14. Catone e la minoranza.
Rimaneva una frazione di oppositori, i quali conservavano almeno il loro colore e non si lasciavano nè vincere nè guadagnare. Gli autocrati si erano persuasi che le misure eccezionali, come quelle impiegate contro Catone, avrebbero danneggiato la loro causa anzichè giovarle; e che era un male minore quello di sopportare l'incomoda opposizione repubblicana, di quello di trasformare gli oppositori in martiri della repubblica.
Perciò si permise il ritorno di Catone (fine del 698 = 56) e che d'ora in avanti egli facesse di nuovo nel senato e nel foro, non di rado con pericolo della vita, l'opposizione agli autocrati, la quale, se era onorevole, era purtroppo al tempo stesso ridicola. Si permise che in occasione delle proposte di Trebonio egli spingesse le cose nel foro sino alla zuffa, e che in senato facesse la proposta di arrestare il proconsole Cesare per la sleale condotta verso gli Usipeti ed i Tencteri e di consegnarlo a questi barbari.
Si tollerò che Marco Favonio, il Sancio di Catone, dopo che il senato ebbe presa la decisione di assumere le legioni di Cesare sulla cassa dello stato, si avventasse sulla porta del senato e gridasse in istrada che la patria era in pericolo; si tollerò che egli coi suoi modi scurrili chiamasse un diadema fuori di posto la benda bianca con cui Pompeo si teneva fasciata la sua gamba malata; che il consolare Lentulo Marcellino, mentre lo si applaudiva, gridasse al popolo di servirsi diligentemente di questo diritto d'esprimere la propria opinione finchè era permesso di farlo; che il tribuno del popolo Caio Ateio Capitone dannasse Crasso, alla sua partenza per la Siria, agli spiriti infernali, pubblicamente e con tutte le forme della teologia di quel tempo.
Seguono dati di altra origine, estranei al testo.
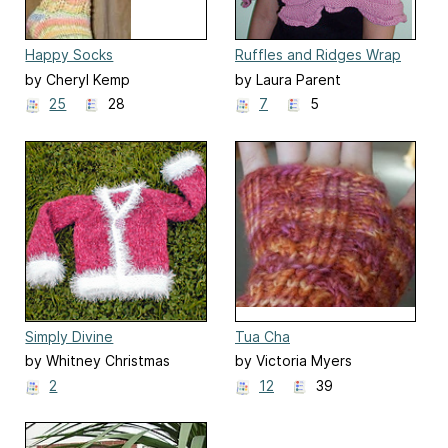
Happy Socks
Ruffles and Ridges Wrap
by Cheryl Kemp
by Laura Parent
25
28
7
5
Simply Divine
Tua Cha
by Whitney Christmas
by Victoria Myers
2
12
39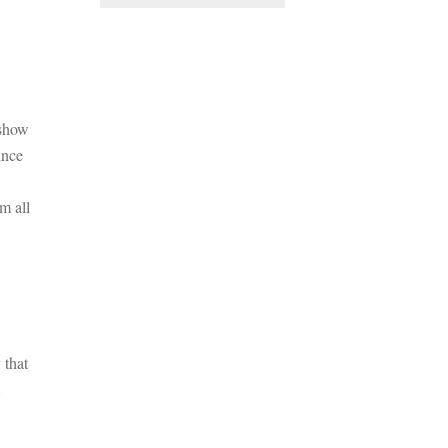
 show
ince
m all
 that
t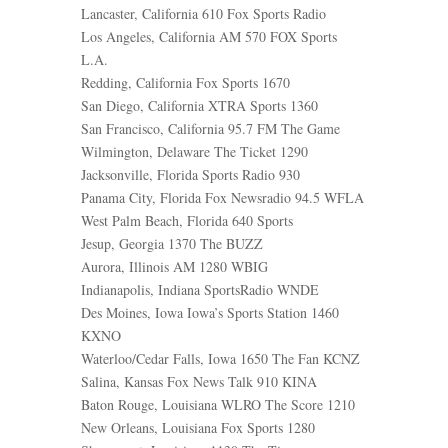
Lancaster, California 610 Fox Sports Radio
Los Angeles, California AM 570 FOX Sports
L.A.
Redding, California Fox Sports 1670
San Diego, California XTRA Sports 1360
San Francisco, California 95.7 FM The Game
Wilmington, Delaware The Ticket 1290
Jacksonville, Florida Sports Radio 930
Panama City, Florida Fox Newsradio 94.5 WFLA
West Palm Beach, Florida 640 Sports
Jesup, Georgia 1370 The BUZZ
Aurora, Illinois AM 1280 WBIG
Indianapolis, Indiana SportsRadio WNDE
Des Moines, Iowa Iowa’s Sports Station 1460
KXNO
Waterloo/Cedar Falls, Iowa 1650 The Fan KCNZ
Salina, Kansas Fox News Talk 910 KINA
Baton Rouge, Louisiana WLRO The Score 1210
New Orleans, Louisiana Fox Sports 1280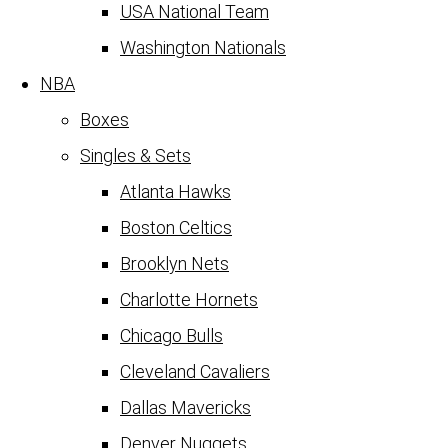
USA National Team
Washington Nationals
NBA
Boxes
Singles & Sets
Atlanta Hawks
Boston Celtics
Brooklyn Nets
Charlotte Hornets
Chicago Bulls
Cleveland Cavaliers
Dallas Mavericks
Denver Nuggets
In massima queste non erano che vane dimostrazioni d'una irritata minoranza; il piccolo partito da cui uscivano era però d'importanza, in quanto che forniva alimento e dava il segnale all'opposizione repubblicana che fermentava nel silenzio ed eccitava in parte anche la maggioranza del senato, la quale in sostanza nutriva i medesimi sentimenti contro gli autocrati, a prendere contro di loro delle isolate risoluzioni.
Giacchè anche la maggioranza sentiva il bisogno di sfogare almeno di tanto in tanto, in cose secondarie, il contenuto rancore, scatenandosi contro i servili, a malincuore contro i nemici deboli in odio ai potenti. Quando lo poteva essa dava delle leggere pedate alle creature degli autocrati; così fu negata a Gabinio la chiesta festa di rendimento di grazie (698 = 56); così Pisone venne richiamato dalla provincia; così fu vestito il bruno dal senato quando il tribuno del popolo Caio Catone tenne sospese le elezioni pel 699 = 55 sin che si mantenesse in carica il console Marcellino appartenente al partito della costituzione.
Perciò Cicerone, per quanto si mostrasse umile verso gli autocrati, pubblicò un libello non meno velenoso che scipito contro il suocero di Cesare.
Ma tutte queste ostili velleità della maggioranza del senato e l'oziosa opposizione della minoranza non erano che prove evidenti che come una volta il governo era passato dalla borghesia al senato, ora da questo era passato nelle mani degli autocrati, e che il senato non era ormai più che un consiglio di stato monarchico destinato ad assorbire gli elementi antimonarchici.
I seguaci del rovesciato governo andavano lamentando: «Nessun uomo all'infuori dei tre vale uno zero; i dominatori sono onnipotenti ed è loro cura che nessuno l'ignori; tutto il senato è come trasformato, ubbidisce ai padroni; la nostra generazione non vedrà un miglioramento di cose».
Ormai non si viveva più nella repubblica, ma nella monarchia.